En réalité, le pervers narcissique est un être terriblement envieux. Envieux de tout ce qu’il ne peut éprouver. La joie, le bonheur (et non la jouissance), l’amour, la sollicitude, la créativité, les plaisirs de l’intériorité… Aussi, pour tarir cette envie, il sera particulièrement enclin à vampiriser les personnes qui possède à ses yeux cela, les personnes rayonnantes, vivantes, animées, bref tout ce qui lui fait défaut, en deçà des faux semblants. Une fois qu’il les aura totalement dépouillé de leur joie de vivre, de leur santé mentale, il pourra s’en désintéresser, et poursuivre son chemin afin de vampiriser ailleurs.
Enfin pourrions nous ajouter que le pervers est tout en agir, et tout en faire-agir. Même sa parole constitue un agir, visant à déstabiliser, culpabiliser, semer le doute, disqualifier.
Une habileté et un talent certain pour agir autrui, manipuler, parasiter, cliver, transgresser, délier, attaquer le sens et la pensée, individuelle comme collective, aux dépens de sa pensée et créativité propre, que Paul-Claude Racamier a fort bien identifié comme proche du néant absolu.

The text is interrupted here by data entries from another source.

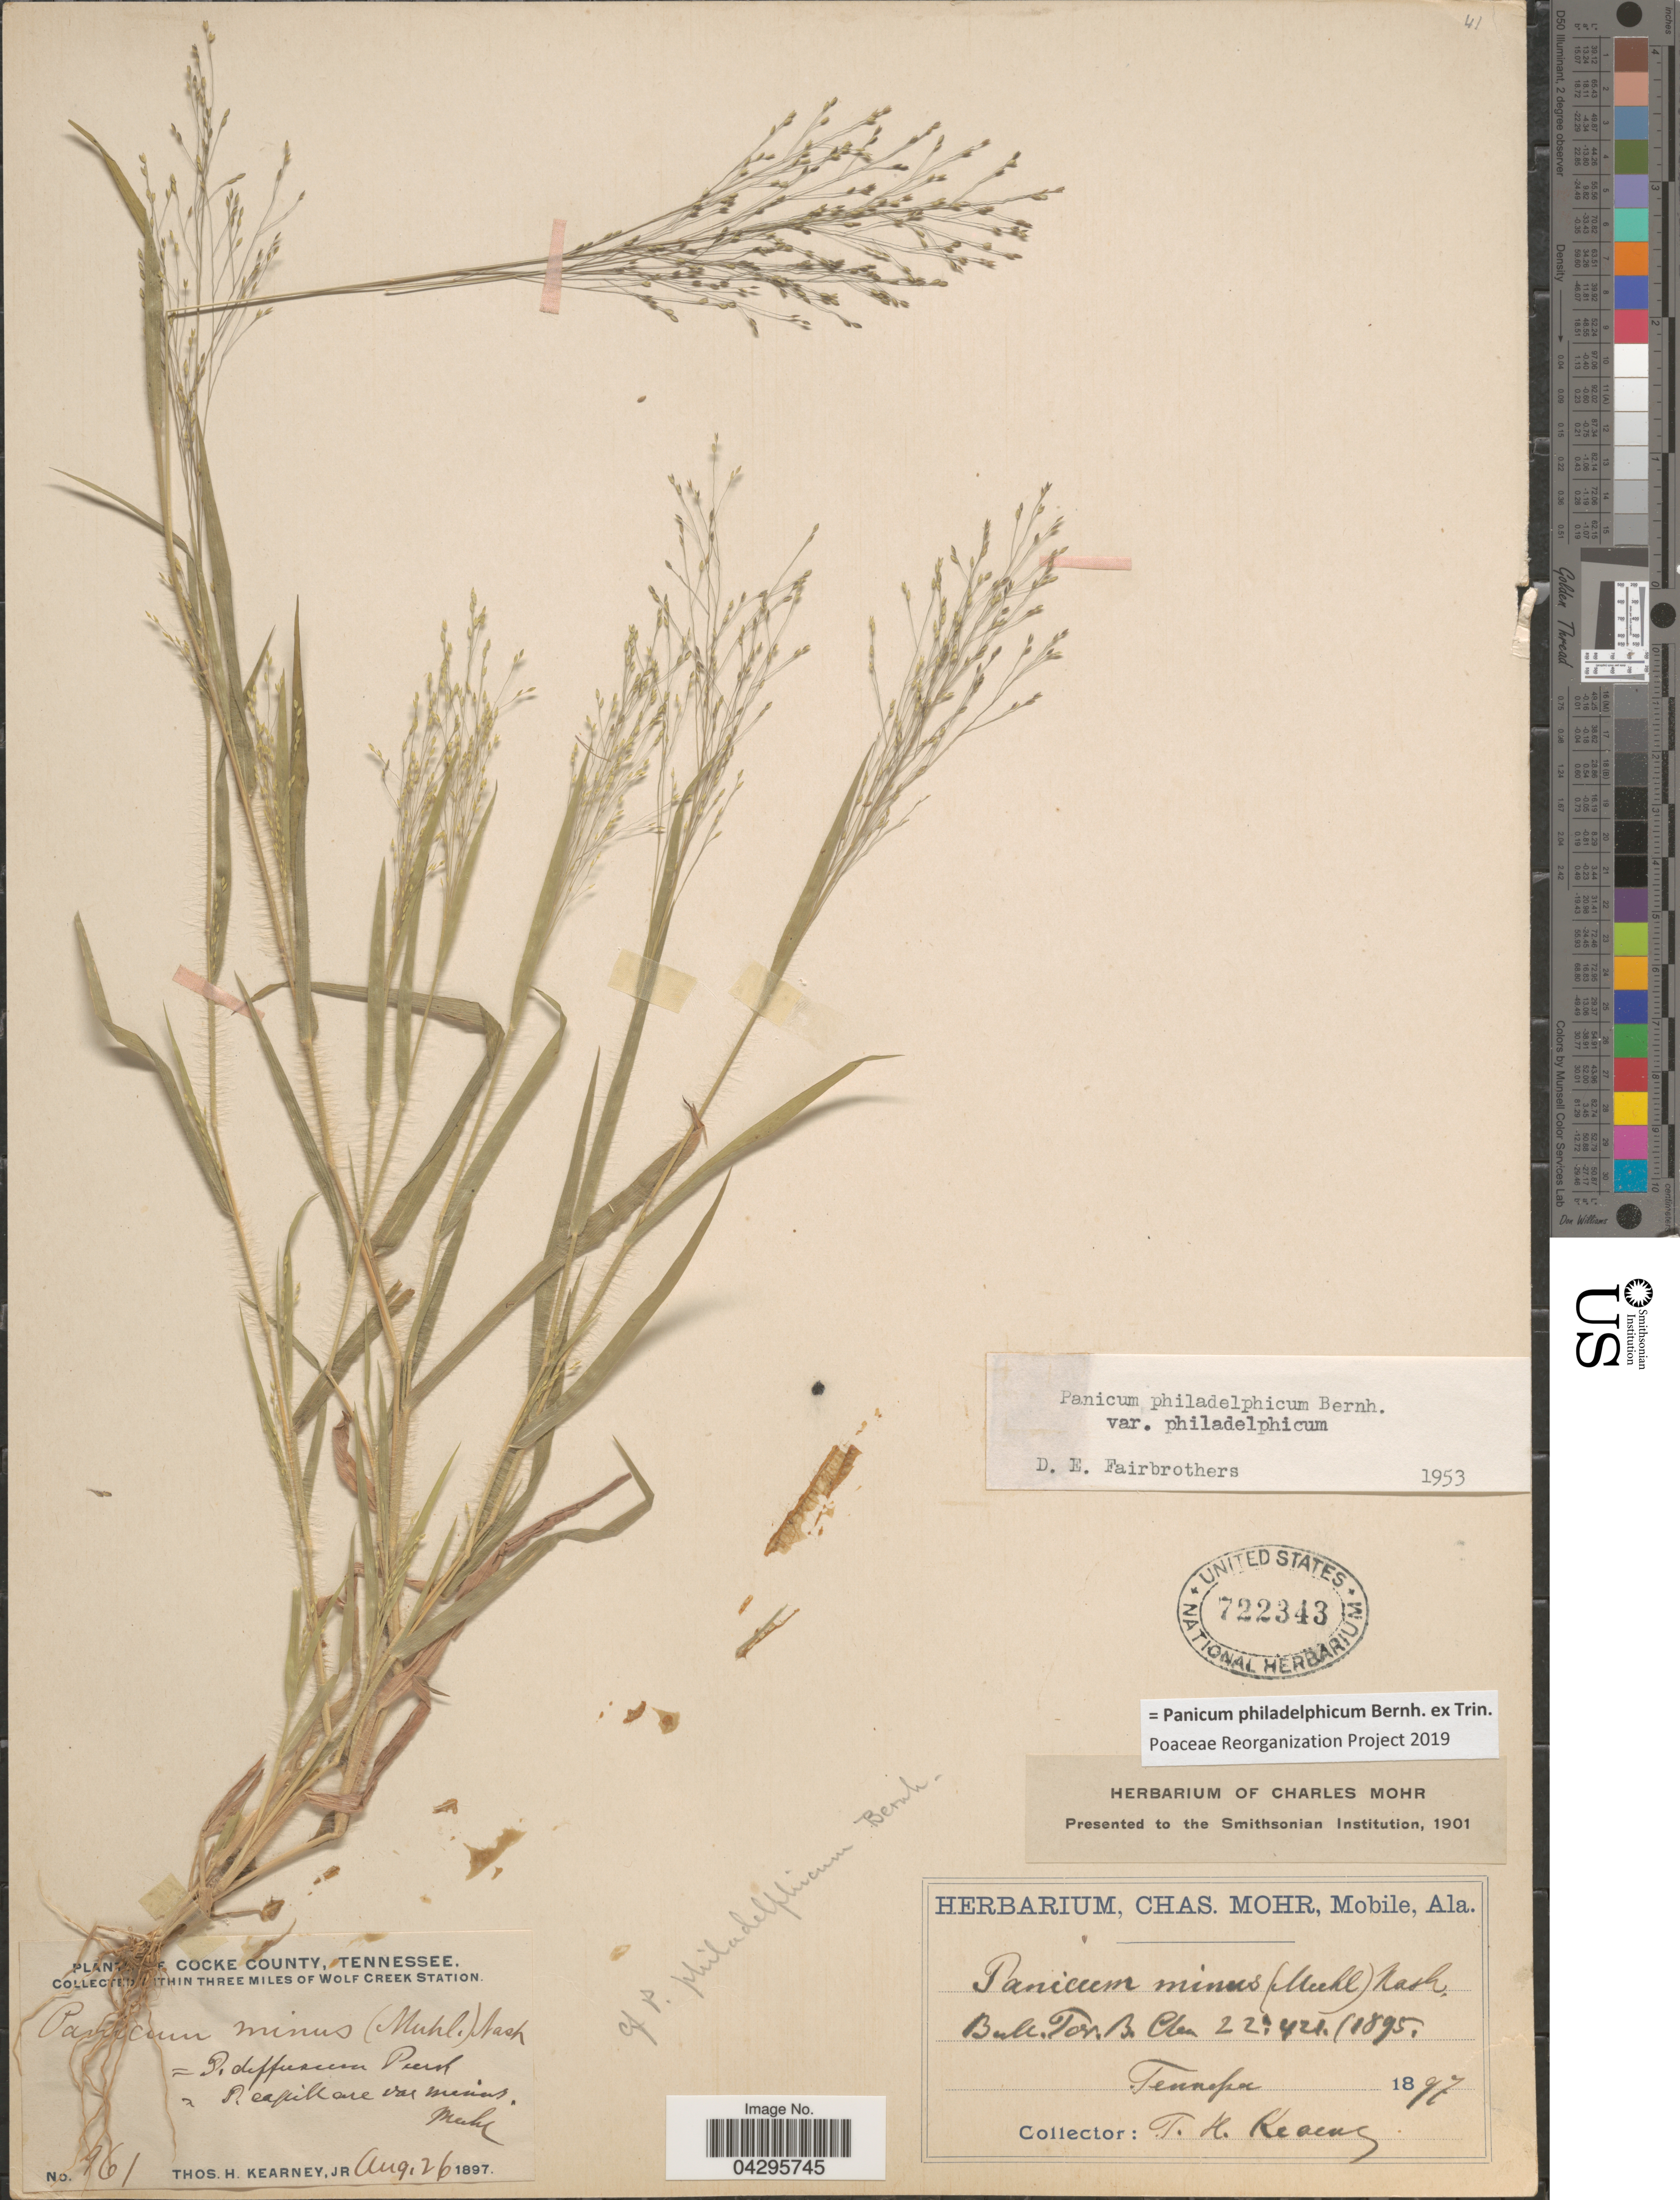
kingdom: Plantae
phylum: Tracheophyta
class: Liliopsida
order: Poales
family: Poaceae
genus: Panicum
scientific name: Panicum philadelphicum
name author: Bernh. ex Trin.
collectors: T. H. Kearney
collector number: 961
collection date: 1897-08-26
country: United States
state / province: Tennessee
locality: Cocke County. Within three miles of Wolf Creek Station.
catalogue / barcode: US 722343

Dans la perspective de Racamier, la perversion narcissique constituerait l’envers d’une psychose, ou d’une schizophrénie (point de vue que je rejoins). Il importe de rappeler que ce mode de fonctionnement a été identifié, dans le cadre de ses travaux sur les familles de psychotiques. En d’autres termes, si la perversion tend à « psychotiser » autrui, elle constitue aussi pour le pervers un formidable moyen de faire l’économie de sa propre psychose, schizophrénie ou folie latente, aux dépens d’autrui.